- Terrett Butte, 2006

Highest point
- Elevation: 3,530 ft (1,080 m)
- Coordinates: 45°14′53″N 105°37′21″W﻿ / ﻿45.248°N 105.6225°W

Geography
- Terrett Butte Location within Montana
- Location: Powder River County, Montana, United States

= Terrett Butte =

Mountain in Montana, United States

Terrett Butte, also called the Turret Buttes, are a prominent landmark on the east side of the Powder River in south-central Powder River County, Montana. They are better known today as the Turret Buttes because of their resemblance to a castle or gun turret.

== History ==

The first time the buttes were mentioned in writing was on September 12, 1865, in the diary of Major Lyman G. Bennett, the chief engineering officer accompanying Colonel Nelson D. Cole's column of the Powder River Expedition. Bennett wrote:

Marched on west side of Powder River, crossing in the morning. The road was generally good, being on second bottom with high rocky mountains on either side the valley, the tops of many being covered with pine. The scenery was truly romantic. The mountains being high and worn into many fantastic shapes, such as ruins, castles, etc.
— Major Lyman G. Bennett, September 12, 1865

The buttes appear on maps from the 1880s and were likely named after a homesteading family whose last name was Terret or Terrett. From around 1915 until the 1940s a rural country schoolhouse called the Terret Butte School was situated along the east side of the Powder River below the buttes. During the mid-20th century, the buttes were located on the Swope Family Ranch.
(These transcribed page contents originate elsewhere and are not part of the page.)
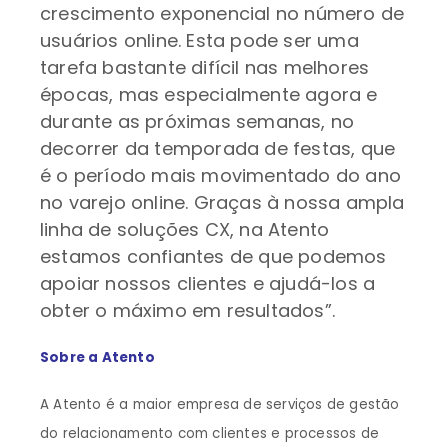
crescimento exponencial no número de
usuários online. Esta pode ser uma
tarefa bastante difícil nas melhores
épocas, mas especialmente agora e
durante as próximas semanas, no
decorrer da temporada de festas, que
é o período mais movimentado do ano
no varejo online. Graças à nossa ampla
linha de soluções CX, na Atento
estamos confiantes de que podemos
apoiar nossos clientes e ajudá-los a
obter o máximo em resultados”.
Sobre a Atento
A Atento é a maior empresa de serviços de gestão
do relacionamento com clientes e processos de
Between the early 1980s and 2005, the buttes were owned by Andrew L. Lewis Jr., the 7th United States Secretary of Transportation.

Terrett Butte at sunrise

== Location ==

Terrett Butte is located on private land, about two hundred yards east of Powder River East Road South, about 17 mi southwest of present-day Broadus, Montana, in south-central Powder River County, Montana.